TİKKO Müzik Topluluğunda birlikte marşlar, türküler söyleyen yoldaşlarının kendisinden önce ölümsüzleşmesiyle grup üyesi olarak tek de kalsa onların sorumluluğunu da üstlenmeye çalışmıştı. “Ahmet yoldaş olsaydı şimdi her yoldaş için ayrı ayrı besteler yapardı, şimdi bu görev benim…” diyerek ölümsüzleşen yoldaşlar için beste yapmaya çalıştı. Birkaç deneme yaptı ama hiçbiri içine sinmedi. Yeleğinin cebinde sakladığı küçük defteri yarım kalan bestelerle doluydu…
Yılgınlığın, umutsuzluğun, karamsarlığın kol gezdiği süreçlerde Nubar ve Rosa yoldaşlar, İbrahim yoldaşın savaş içinde inşa ettiği Proletarya Partisinin savaş çizgisinde ısrarının temsilcilerindendi. İkisi de savaşma cüretini kuşanarak tereddütsüz karşıladı düşmanın bombalarını…
6-9 Eylül 2020 tarihlerinde faşist TC ordusunun Dersim’de Proletarya Partisine bağlı Halk Ordusuna yönelik başlattığı imha operasyonunda ölümsüzleşti Nubar ve Rosa yoldaşlar.

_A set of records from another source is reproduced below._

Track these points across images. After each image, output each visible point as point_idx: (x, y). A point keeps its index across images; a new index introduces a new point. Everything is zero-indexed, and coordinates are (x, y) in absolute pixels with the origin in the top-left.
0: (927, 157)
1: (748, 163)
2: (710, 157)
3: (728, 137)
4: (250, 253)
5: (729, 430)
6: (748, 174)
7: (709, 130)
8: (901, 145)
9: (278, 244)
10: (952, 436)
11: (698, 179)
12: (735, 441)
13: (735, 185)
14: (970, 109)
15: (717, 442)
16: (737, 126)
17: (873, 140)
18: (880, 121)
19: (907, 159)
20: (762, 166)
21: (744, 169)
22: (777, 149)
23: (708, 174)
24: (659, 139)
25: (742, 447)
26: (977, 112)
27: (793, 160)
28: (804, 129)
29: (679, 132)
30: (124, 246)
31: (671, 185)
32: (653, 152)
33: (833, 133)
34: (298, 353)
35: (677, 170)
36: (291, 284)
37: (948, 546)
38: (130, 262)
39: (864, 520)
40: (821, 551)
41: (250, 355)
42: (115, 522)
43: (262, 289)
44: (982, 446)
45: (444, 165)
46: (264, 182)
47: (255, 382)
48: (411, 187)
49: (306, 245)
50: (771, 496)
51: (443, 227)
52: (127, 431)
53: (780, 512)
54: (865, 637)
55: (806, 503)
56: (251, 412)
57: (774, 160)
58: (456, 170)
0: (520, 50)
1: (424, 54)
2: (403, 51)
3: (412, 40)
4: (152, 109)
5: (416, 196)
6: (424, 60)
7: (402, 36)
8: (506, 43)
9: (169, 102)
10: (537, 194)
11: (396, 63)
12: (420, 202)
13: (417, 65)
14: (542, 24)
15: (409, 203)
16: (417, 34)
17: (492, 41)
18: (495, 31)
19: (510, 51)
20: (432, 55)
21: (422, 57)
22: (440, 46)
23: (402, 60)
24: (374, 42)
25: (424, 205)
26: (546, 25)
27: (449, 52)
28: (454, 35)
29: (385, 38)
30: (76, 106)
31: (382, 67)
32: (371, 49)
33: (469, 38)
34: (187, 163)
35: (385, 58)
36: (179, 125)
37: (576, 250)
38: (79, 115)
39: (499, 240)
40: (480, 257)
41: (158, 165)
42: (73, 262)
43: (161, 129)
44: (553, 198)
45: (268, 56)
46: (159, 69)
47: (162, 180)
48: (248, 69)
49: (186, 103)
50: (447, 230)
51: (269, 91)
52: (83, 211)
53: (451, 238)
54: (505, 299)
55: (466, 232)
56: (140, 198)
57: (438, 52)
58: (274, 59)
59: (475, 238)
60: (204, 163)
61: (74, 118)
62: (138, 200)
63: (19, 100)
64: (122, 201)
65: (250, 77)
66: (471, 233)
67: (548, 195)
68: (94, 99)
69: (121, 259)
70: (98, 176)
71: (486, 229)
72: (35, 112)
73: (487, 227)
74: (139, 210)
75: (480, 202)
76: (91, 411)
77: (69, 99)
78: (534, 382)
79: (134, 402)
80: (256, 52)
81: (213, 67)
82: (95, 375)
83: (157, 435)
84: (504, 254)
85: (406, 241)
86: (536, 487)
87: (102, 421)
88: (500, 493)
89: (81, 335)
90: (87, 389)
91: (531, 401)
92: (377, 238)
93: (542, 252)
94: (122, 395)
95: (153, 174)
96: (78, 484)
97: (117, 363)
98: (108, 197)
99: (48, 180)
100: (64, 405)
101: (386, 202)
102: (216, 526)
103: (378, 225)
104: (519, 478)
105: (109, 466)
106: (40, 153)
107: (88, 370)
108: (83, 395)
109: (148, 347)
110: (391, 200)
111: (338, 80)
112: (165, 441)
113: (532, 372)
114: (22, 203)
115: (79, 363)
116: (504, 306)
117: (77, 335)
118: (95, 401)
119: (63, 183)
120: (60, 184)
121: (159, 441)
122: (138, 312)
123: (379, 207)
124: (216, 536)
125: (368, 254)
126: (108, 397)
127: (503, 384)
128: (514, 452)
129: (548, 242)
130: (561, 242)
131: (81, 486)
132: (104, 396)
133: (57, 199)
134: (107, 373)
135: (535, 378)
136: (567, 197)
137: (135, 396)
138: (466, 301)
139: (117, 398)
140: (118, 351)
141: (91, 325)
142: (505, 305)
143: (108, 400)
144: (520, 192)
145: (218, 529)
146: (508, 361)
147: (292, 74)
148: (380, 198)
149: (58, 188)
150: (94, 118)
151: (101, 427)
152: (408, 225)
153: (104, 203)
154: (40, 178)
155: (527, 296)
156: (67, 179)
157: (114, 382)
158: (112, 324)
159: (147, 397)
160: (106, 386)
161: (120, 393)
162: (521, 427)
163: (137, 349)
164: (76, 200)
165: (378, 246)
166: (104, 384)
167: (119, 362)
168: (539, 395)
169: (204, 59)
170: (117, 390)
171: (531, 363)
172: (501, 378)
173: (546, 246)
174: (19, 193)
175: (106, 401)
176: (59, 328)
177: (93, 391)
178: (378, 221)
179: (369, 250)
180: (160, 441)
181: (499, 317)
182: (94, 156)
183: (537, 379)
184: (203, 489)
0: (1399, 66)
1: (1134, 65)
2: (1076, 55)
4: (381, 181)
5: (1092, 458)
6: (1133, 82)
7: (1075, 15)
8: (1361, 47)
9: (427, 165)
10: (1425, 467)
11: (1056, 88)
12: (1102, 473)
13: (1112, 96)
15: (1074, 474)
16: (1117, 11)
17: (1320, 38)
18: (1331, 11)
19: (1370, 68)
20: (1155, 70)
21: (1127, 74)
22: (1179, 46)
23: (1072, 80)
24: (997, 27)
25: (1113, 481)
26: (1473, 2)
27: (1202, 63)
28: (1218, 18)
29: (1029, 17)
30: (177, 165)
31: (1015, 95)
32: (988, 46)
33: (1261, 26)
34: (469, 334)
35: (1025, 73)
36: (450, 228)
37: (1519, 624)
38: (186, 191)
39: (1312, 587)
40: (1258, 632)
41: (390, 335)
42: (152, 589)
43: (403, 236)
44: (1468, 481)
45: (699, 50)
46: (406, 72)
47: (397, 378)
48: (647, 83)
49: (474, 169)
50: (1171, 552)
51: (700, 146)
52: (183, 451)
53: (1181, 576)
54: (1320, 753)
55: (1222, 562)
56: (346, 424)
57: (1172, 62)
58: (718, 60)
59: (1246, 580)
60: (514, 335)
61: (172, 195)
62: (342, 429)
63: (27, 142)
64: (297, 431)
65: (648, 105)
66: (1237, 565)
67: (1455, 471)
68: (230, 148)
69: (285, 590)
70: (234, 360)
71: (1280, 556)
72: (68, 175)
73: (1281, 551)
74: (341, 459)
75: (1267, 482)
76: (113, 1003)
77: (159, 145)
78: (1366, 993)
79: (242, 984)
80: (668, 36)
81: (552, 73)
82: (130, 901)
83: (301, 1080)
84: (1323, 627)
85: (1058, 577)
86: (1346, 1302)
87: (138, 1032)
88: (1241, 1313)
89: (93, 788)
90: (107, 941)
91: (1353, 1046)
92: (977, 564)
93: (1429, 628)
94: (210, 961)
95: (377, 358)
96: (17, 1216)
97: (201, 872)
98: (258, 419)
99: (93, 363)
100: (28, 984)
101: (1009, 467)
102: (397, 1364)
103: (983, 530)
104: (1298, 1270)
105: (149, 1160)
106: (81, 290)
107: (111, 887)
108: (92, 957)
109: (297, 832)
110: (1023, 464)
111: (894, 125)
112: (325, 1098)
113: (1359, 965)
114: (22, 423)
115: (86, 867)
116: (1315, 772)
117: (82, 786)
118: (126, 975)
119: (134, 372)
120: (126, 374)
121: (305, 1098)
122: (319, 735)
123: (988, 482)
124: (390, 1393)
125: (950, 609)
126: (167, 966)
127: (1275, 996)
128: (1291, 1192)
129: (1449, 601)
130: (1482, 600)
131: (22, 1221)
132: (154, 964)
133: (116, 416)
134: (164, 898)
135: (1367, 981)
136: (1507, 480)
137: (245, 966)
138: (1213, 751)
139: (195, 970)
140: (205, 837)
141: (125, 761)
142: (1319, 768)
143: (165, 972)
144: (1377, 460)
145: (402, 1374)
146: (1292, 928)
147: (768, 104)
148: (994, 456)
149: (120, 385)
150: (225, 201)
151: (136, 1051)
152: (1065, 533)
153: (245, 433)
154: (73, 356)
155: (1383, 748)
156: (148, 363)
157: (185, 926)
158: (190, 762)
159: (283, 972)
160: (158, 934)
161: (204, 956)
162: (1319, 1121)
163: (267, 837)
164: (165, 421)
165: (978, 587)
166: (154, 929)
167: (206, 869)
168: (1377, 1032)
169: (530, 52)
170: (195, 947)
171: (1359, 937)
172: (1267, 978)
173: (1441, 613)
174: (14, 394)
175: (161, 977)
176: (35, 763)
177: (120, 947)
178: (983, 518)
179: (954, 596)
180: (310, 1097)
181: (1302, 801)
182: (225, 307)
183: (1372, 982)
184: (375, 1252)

Nubar ve Rosa yoldaşların mücadeleye olan adanmışlığı ve savaş pratiği, özellikle genç devrimciler için ilham verici bir örnektir. Onlar, devrimin uzun ve zorlu bir yolculuk olduğunu kavrayarak her adımı bu bilinçle attılar. Bıraktıkları miras ise yalnızca savaş pratikleriyle değil, aynı zamanda düşünceleri, ideolojik derinlikleri, tartışmaları ve gelecek nesillere yönelttikleri sorularla yaşıyor ve devrimci mücadelenin uzun soluklu bir maraton olduğunu her fırsatta hatırlatıyor.